GOAL OF THE EXERCISE → Repeat the data exactly. Pictures stay out.
*** Begin section ***
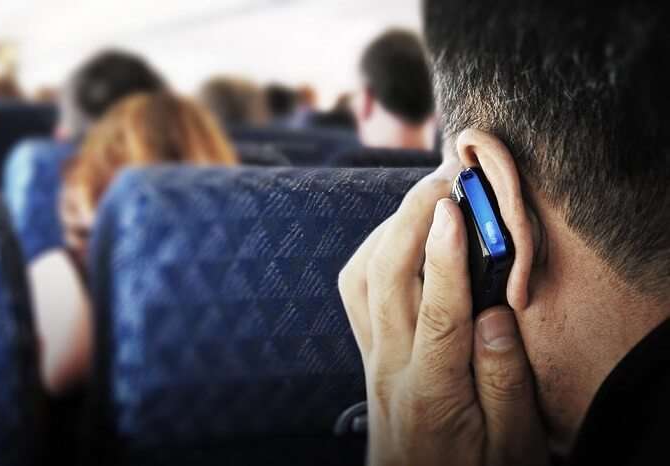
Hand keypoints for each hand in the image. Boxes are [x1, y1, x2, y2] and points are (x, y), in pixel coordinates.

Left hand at [338, 167, 549, 465]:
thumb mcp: (511, 446)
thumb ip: (505, 382)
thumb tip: (494, 315)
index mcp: (433, 391)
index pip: (436, 313)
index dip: (444, 256)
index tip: (454, 208)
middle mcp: (391, 367)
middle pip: (386, 280)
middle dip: (410, 219)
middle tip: (444, 179)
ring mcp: (372, 357)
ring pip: (360, 279)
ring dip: (387, 230)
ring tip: (424, 201)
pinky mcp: (367, 353)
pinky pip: (355, 292)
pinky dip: (372, 254)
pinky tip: (398, 241)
*** End section ***
WRITTEN RESPONSE →
Hand keypoints for each hand in the image. Boxes are [x1, y1, x2, y2] and points are (x, y), in pixel coordinates.

Left hand at [338, 167, 549, 465]:
thumb mcp: (511, 446)
thumb ip: (505, 382)
thumb tip: (494, 315)
index mcp: (433, 391)
index pip: (436, 313)
index dip: (444, 256)
index tip: (454, 208)
middle mcp: (391, 367)
middle pip: (386, 280)
middle dip: (410, 219)
middle tip: (444, 179)
ring mcp: (372, 357)
ring pip: (360, 279)
ring dip: (387, 230)
ring tip: (424, 201)
pinky mcp: (367, 353)
pinky pip: (355, 292)
pinky dip: (372, 254)
pinky tip: (398, 241)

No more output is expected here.